I beg to nominate this ticket for me. Please just do not carry out work on this ticket. I will do the work.
To refine the results of testing the language of the text.
The simplest solution
The simplest solution: open textcat.jar \ org \ knallgrau \ utils \ textcat \ textcat.conf
and apply it patch textcat.conf.diff (including attached files in this ticket)
Slightly more complex solution:
Unzip complex_solution.tar.bz2 (Take it to the attached files in this ticket)
open textcat.jar \ org \ knallgrau \ utils \ textcat \ textcat.conf
and apply it patch textcat.conf.diff of uncompressed complex_solution.tar.bz2. Then copy the file russian-UTF8.lm (from complex_solution.tar.bz2) in textcat.jar \ org \ knallgrau \ utils \ textcat \ language_fp \ russian-UTF8.lm
This will allow analysis of Russian text in UTF-8 encoding.
Thank you for your patch.
I have a question.
In the textcat.conf, can we only add the "russian-UTF8.lm" line in the textcat.conf ?
OpenSearchServer runs only in UTF8.
No, you can not do that, because Many documents in Russian are in cp1251 (windows-1251). For example, I attach the file document in Word. For example, when initializing WordExtractor (this statement applies to PDFBox) no encoding is specified - the text can be returned in the encoding, which was the original document. To be sure, I did a test - put down only a string russianUTF8.lm - finally text again became recognized as a hungarian.
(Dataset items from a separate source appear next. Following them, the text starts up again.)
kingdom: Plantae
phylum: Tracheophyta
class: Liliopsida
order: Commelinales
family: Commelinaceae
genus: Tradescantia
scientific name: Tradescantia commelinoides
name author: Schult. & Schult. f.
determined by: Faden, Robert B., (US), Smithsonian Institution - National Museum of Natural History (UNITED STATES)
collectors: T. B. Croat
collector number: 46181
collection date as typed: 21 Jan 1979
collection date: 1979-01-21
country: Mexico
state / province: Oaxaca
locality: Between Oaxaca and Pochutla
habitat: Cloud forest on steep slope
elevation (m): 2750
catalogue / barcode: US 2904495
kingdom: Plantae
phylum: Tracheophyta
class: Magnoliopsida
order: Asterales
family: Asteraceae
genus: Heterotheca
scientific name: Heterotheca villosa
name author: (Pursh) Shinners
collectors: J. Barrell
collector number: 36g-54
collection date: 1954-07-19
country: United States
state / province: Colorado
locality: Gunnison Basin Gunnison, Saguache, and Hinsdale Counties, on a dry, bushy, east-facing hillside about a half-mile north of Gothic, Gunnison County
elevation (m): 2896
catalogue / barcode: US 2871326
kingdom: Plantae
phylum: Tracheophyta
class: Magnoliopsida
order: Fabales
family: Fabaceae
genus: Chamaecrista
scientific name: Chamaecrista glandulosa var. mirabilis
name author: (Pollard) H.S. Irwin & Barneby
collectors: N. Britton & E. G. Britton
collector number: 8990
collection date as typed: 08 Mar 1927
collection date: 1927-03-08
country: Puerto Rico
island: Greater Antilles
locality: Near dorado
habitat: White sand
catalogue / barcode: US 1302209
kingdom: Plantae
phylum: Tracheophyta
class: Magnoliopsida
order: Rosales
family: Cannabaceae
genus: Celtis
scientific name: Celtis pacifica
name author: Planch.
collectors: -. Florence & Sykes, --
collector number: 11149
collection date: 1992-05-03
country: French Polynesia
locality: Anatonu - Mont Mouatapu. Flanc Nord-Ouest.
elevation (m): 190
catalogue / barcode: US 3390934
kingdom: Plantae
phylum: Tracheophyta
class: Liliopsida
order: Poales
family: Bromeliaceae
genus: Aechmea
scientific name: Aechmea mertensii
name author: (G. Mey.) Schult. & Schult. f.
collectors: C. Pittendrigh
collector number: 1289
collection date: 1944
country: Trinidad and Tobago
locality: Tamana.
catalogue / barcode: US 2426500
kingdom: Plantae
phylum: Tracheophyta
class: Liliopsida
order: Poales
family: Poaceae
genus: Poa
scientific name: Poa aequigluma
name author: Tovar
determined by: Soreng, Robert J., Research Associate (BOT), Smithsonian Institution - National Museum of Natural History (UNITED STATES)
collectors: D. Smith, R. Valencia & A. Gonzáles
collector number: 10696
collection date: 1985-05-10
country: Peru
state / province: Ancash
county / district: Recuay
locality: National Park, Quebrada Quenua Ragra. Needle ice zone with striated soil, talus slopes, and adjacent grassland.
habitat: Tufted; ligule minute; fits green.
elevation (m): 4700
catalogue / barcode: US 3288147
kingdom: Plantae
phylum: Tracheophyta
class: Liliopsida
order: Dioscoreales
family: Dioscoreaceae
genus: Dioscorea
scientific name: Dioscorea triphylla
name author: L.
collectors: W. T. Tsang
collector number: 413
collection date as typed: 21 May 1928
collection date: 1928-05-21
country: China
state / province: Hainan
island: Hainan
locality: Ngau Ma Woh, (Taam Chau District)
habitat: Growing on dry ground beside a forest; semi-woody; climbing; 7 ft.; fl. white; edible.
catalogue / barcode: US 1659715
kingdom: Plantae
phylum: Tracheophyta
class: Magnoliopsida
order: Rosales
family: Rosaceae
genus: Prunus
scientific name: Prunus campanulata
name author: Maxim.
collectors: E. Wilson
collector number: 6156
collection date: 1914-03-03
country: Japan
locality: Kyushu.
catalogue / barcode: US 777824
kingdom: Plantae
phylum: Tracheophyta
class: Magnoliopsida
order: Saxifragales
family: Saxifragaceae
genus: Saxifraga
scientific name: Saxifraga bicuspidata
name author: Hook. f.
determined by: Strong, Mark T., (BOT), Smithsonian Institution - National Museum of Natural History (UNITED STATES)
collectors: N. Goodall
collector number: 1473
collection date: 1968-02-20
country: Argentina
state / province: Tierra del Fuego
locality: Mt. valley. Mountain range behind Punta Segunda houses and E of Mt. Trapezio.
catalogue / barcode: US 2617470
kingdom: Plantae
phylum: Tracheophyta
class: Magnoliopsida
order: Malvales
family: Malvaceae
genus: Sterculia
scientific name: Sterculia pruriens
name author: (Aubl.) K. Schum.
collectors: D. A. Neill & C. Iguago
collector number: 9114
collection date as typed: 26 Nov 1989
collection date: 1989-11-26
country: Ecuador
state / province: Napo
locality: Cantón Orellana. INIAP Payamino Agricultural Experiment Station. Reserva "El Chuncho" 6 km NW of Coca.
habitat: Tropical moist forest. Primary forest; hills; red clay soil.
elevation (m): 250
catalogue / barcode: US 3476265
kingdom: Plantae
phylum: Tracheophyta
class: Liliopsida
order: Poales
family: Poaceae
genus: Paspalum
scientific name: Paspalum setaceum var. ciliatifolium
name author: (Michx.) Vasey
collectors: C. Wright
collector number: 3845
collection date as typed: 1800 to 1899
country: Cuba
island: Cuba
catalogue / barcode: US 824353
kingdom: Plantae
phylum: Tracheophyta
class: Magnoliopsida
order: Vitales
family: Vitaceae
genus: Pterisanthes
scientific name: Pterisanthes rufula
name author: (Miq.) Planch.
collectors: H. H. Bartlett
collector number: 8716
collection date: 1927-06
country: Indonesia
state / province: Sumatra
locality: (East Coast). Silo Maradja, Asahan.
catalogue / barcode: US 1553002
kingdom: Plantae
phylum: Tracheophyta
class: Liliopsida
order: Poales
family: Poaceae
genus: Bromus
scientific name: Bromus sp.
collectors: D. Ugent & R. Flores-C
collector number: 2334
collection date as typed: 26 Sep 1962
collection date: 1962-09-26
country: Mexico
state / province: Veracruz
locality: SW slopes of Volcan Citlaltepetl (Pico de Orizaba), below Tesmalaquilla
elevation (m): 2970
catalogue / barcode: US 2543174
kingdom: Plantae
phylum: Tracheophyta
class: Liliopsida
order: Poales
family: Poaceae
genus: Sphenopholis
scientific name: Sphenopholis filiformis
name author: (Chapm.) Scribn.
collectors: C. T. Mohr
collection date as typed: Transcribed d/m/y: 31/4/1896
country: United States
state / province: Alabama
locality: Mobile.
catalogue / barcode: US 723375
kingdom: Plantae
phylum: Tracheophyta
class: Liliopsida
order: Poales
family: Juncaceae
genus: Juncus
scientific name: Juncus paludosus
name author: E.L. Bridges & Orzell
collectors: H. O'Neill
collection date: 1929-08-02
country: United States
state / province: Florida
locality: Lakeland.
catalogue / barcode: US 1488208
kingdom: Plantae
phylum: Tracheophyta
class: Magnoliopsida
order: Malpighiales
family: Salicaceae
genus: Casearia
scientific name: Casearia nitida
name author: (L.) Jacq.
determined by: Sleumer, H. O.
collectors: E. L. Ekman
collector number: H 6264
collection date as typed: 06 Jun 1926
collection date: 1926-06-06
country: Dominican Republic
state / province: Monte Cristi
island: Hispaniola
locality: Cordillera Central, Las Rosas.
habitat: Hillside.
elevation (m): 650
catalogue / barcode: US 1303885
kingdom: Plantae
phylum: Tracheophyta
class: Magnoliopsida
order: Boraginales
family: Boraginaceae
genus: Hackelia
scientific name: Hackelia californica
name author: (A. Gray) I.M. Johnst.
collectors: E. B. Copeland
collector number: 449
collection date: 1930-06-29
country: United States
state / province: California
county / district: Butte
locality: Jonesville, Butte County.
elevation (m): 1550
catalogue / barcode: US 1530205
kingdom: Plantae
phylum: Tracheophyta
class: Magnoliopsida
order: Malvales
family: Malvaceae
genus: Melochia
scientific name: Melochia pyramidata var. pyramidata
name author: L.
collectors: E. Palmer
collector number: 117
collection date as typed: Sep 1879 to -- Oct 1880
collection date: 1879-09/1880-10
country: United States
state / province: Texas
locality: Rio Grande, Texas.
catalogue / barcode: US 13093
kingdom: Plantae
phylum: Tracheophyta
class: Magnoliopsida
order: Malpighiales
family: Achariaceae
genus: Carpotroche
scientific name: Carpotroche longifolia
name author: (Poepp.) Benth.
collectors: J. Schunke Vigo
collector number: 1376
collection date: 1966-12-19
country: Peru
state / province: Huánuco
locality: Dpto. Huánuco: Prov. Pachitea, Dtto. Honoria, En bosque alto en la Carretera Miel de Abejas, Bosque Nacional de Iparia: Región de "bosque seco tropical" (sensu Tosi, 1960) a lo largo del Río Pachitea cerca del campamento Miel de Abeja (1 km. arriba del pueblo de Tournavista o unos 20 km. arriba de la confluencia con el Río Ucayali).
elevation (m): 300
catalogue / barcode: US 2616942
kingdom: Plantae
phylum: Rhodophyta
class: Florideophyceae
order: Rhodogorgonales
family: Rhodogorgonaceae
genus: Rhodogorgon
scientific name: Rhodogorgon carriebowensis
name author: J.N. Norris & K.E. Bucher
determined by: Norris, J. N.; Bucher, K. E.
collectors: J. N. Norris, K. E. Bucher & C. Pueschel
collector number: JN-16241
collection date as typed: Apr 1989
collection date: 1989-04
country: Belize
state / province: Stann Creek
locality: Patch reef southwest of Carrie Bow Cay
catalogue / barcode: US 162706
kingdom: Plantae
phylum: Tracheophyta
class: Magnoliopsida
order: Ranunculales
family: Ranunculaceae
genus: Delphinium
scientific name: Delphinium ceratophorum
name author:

I strongly recommend to specify all 4 lines (koi8r, windows1251, iso8859_5 and utf-8) - thus you can avoid mistakes in the recognition of language texts.
Example of the Russian text
We have to check that their is no license conflict with the "russian-UTF8.lm" file. What is the origin of this file ? I saw that the most recent version of Textcat is in SpamAssassin.